Studio album by Phoebe Snow
- Released: January 1976
- Recorded: A&R Recording, New York City
- Genre: Soft rock; jazz;
- Length: 40:24
- Label: Columbia
- Producer: Phil Ramone

Phoebe Snow chronology
| Phoebe Snow (1974) | Second Childhood (1976) | It Looks Like Snow (1976) |

= Second Childhood =

Second Childhood is the second album by the singer and songwriter Phoebe Snow, released in 1976. Second Childhood was certified gold by the RIAA on July 9, 1976.

==Reception==

In a retrospective review for AllMusic, critic William Ruhlmann called the album "a classy job on which Snow contributed seven originals and displayed her versatility on covers ranging from Motown to Gershwin." Robert Christgau wrote of the album: "I'm pleased to report that her trademark melismatic quaver hasn't degenerated into a gimmick, and I acknowledge that this is a good record of its type.

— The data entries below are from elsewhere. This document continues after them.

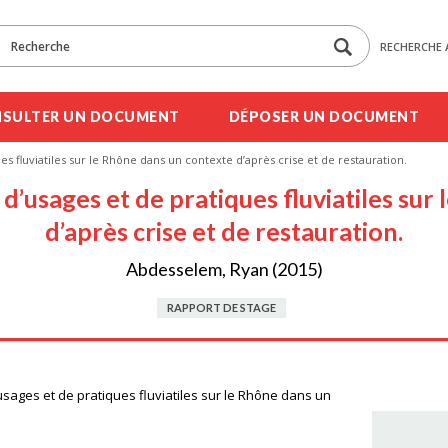
RECHERCHE 
SULTER UN DOCUMENT
DÉPOSER UN DOCUMENT
es fluviatiles sur le Rhône dans un contexte d’après crise et de restauration.
d’usages et de pratiques fluviatiles su
d’après crise et de restauration.
Abdesselem, Ryan (2015)
RAPPORT DE STAGE
usages et de pratiques fluviatiles sur le Rhône dans un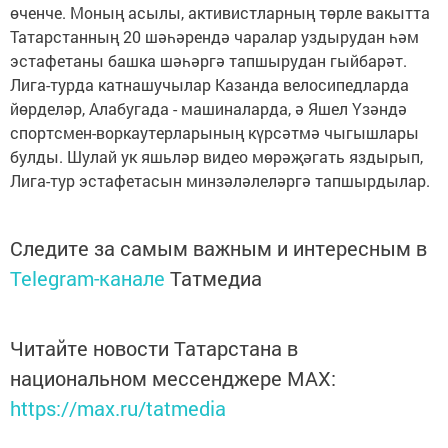
өченче. Моның асылы, активистларның төрле вакытта
Татарстанның 20 шәһәрендә чаралар уздырудан һәм
эстафетаны башка шәһәргә тапшырудан гыйбарәт.
Лига-турда катнашучылар Казанда велосипедларда
йөрделәр, Алабугада - машиналарда, ә Яшел Үзәндә
спортсмен-воркаутерларының күрсәтмә чыгышлары
булды. Шулай ук яшьләр видео мөрәҗәгать яздырып,
Лига-тур эстафетасын минзәләлеләргә тапшырдылар.
Следите за самым важным и интересным в
Telegram-канале
Татмедиа
Читайте новости Татарстана в
национальном мессенджере MАХ:
https://max.ru/tatmedia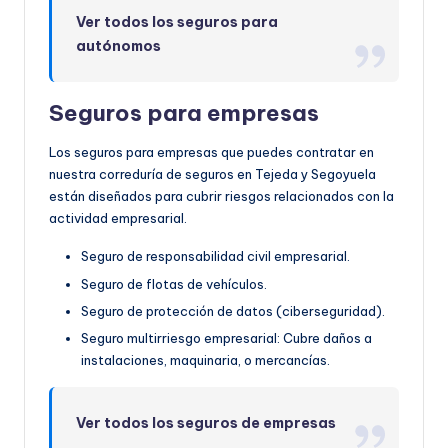
Ver todos los seguros para
autónomos
Seguros para empresas
Los seguros para empresas que puedes contratar en
nuestra correduría de seguros en Tejeda y Segoyuela
están diseñados para cubrir riesgos relacionados con la
actividad empresarial.
Seguro de responsabilidad civil empresarial.
Seguro de flotas de vehículos.
Seguro de protección de datos (ciberseguridad).
Seguro multirriesgo empresarial: Cubre daños a
instalaciones, maquinaria, o mercancías.
Ver todos los seguros de empresas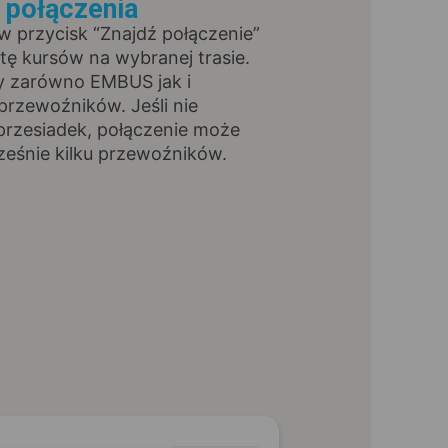
ź połączenia
 w przycisk “Znajdź połączenie”
stę kursów na wybranej trasie.
y zarówno EMBUS jak i
przewoźników. Jeśli nie
przesiadek, połączenie może
ześnie kilku przewoźników.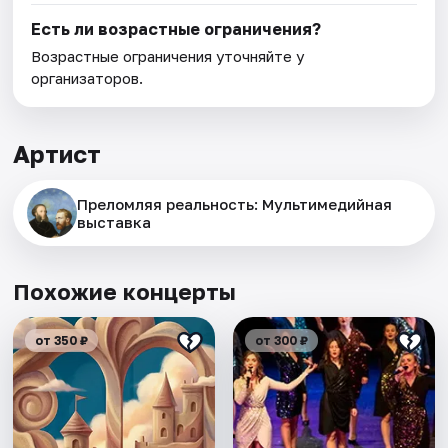
Есть ли возрастные ограничения?
Возрастные ограничения уточняйте у
организаторов.
Артист
Преломляя реальность: Мультимедийная
выставка
Похожие концерты
от 350 ₽
от 300 ₽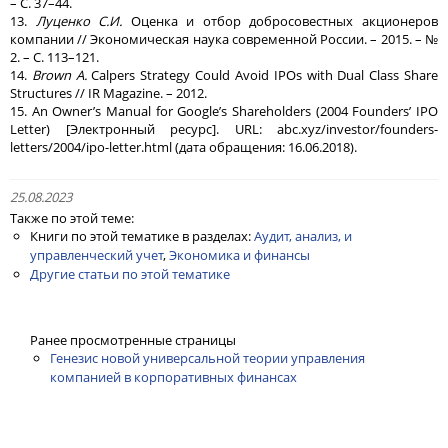
– С. 37–44.
13.
Луценко С.И.
Оценка и отбор добросовестных акционеров
компании // Экономическая наука современной России. – 2015. – №
2. – С. 113–121.
14.
Brown A.
Calpers Strategy Could Avoid IPOs with Dual Class Share
Structures // IR Magazine. – 2012.
15. An Owner’s Manual for Google’s Shareholders (2004 Founders’ IPO
Letter) [Электронный ресурс]. URL: abc.xyz/investor/founders-
letters/2004/ipo-letter.html (дата обращения: 16.06.2018).
25.08.2023
Также по этой теме:
Книги по этой тематике в разделах:
Аудит, анализ, и
управленческий учет
,
Экономика и финансы
Другие статьи по этой тематике
Ранее просмотренные страницы
Генезис новой универсальной теории управления
компанией в корпоративных финансах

I just have my doubts about how good a jazz-folk mood-music record can be."

Professional ratings
Review scores
| Source | Rating |
| AllMusic | Star |
| Christgau's Record Guide | B |
| The Rolling Stone Album Guide | Star Half star |

==Track listing==
All songs by Phoebe Snow, except where noted

1. "Two Fisted Love" - 4:03
2. "Cash In" - 5:44
3. "Inspired Insanity" - 3:56
4. "No Regrets" (Harry Tobias, Roy Ingraham) - 2:58
5. "Sweet Disposition" - 4:04
6. "All Over" - 3:29
7. "Isn't It a Shame" - 3:56
8. "Going Down for the Third Time" (Holland–Dozier–Holland) - 2:33
9. "Pre-Dawn Imagination" - 3:28
10. "There's a Boat Dat's Leavin' Soon for New York" (George Gershwin, Ira Gershwin, DuBose Heyward) - 5:27

== Personnel ==
- Phoebe Snow – lead vocals, backing vocals (1, 2, 5, 6, 8), acoustic guitar (1–3, 7)
- Ken Ascher – electric piano (1)
- Ken Bichel – synthesizers (1)
- Richard Tee – electric piano (2, 5), acoustic piano (8), organ (8)
- Don Grolnick – electric piano (4, 6, 10), acoustic piano (9)
- Hugh McCracken – acoustic guitar (1), electric guitar (2, 5, 8)
- John Tropea – electric guitar (1, 8)
- Stuart Scharf – acoustic guitar (7)
- Tony Levin – bass guitar (1, 2, 8)
- Will Lee – bass guitar (4, 6, 9, 10)
- Gordon Edwards – bass guitar (5)
- Ron Carter – double bass (3)
- Richard Davis – double bass (7)
- Steve Gadd – drums (1, 2)
- Jimmy Young – drums (4, 6)
- Grady Tate – drums (5, 8, 10)
- Ralph MacDonald – percussion (2, 3, 6, 7)
- David Sanborn – saxophone solo (1, 5)
- Jerome Richardson – flute solo (10)
- Patrick Williams – orchestration (2, 3, 6, 9, 10)
- Howard Johnson – tuba quintet arrangement (5)
- Phil Kearns – backing vocals (1, 5, 6, 8)
- The Jessy Dixon Singers – backing vocals (2)
- Phil Ramone – backing vocals (5)

== Production ==
- Producer – Phil Ramone
- Engineers – Glenn Berger and Phil Ramone
- Assistant Engineers – Vicky Fabry and David Smith
- Design – Ed Lee
- Photography – Frank Laffitte
- Handwriting – Robert Biro and Andy Engel

==Charts==

| Chart (1976) | Peak position |
|---|---|
| Australia (Kent Music Report) | 71 |
| United States (Pop Albums) | 13 |

==Certifications==

| Region | Certification | Certified units/sales |
| United States (RIAA) | Gold | 500,000^{^} |
^{^} Shipments figures based on certification alone.